Grafana Labs, on May 19, 2026, said an investigation into its recent breach found no evidence of customer production systems or operations being compromised.
It said the scope of the incident is limited to the Grafana Labs GitHub environment, which includes public and private source code along with internal GitHub repositories.
“After the initial assessment, we found that in addition to source code, the downloaded content included GitHub repositories that some Grafana Labs teams use to collaborate on and store internal operational information and other details about our business,” it said.

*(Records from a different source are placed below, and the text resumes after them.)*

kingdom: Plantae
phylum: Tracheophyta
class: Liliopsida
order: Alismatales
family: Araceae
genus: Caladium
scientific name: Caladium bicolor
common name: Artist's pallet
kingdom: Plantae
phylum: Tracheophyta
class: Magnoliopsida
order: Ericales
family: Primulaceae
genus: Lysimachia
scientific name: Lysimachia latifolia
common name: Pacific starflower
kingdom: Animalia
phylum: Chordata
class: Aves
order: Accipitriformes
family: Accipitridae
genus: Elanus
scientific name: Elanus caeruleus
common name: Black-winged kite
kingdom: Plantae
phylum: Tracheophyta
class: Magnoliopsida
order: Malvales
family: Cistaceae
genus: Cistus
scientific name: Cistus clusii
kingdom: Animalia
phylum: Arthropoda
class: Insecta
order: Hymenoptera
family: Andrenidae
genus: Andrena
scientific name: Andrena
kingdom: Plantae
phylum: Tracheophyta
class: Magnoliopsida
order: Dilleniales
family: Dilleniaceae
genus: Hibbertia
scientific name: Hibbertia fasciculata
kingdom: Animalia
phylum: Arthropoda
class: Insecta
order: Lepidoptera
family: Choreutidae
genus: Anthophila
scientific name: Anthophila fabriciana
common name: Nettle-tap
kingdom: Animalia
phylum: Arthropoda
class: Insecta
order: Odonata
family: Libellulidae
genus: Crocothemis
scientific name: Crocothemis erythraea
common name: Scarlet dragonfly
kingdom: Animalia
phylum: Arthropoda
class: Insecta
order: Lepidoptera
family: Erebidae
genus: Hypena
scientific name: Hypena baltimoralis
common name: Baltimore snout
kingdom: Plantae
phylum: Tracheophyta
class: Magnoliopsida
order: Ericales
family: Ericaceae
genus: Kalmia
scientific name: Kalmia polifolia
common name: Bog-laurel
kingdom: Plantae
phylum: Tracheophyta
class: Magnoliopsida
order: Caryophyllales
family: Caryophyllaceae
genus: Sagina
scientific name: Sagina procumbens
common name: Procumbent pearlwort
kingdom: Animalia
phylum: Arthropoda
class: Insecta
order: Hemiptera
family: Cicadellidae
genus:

“This includes business contact names and email addresses that would be exchanged in a professional relationship context, not information pulled from or processed through the use of production systems or the Grafana Cloud platform.”
The open-source visualization software maker also noted that the breach originated from the TanStack npm supply chain attack orchestrated by TeamPCP, which also hit OpenAI and Mistral AI, and that it detected the activity on May 11, 2026.
“We performed analysis and quickly rotated a significant number of GitHub workflow tokens, but a missed token led to the attackers gaining access to our GitHub repositories,” it said. “A subsequent review confirmed that a specific GitHub workflow we originally deemed not impacted had, in fact, been compromised.”
The company said it subsequently received an extortion demand from an unnamed threat actor on May 16, but opted against paying the ransom as there is no guarantee that the stolen data would actually be deleted, and could act as a catalyst for future campaigns.
Since then, Grafana has taken steps to rotate automation tokens, implement enhanced monitoring, audit all commits for signs of malicious activity, and bolster its overall GitHub security posture.
It’s worth mentioning here that a data extortion crew named CoinbaseCartel listed Grafana Labs on its dark web site on May 15, 2026. The Hacker News has contacted Grafana for comment, and we will update the story if we hear back.
The development comes as GitHub said it’s investigating unauthorized access to its internal repositories after the notorious threat actor known as TeamPCP listed the platform’s source code and internal organizations for sale on a cybercrime forum.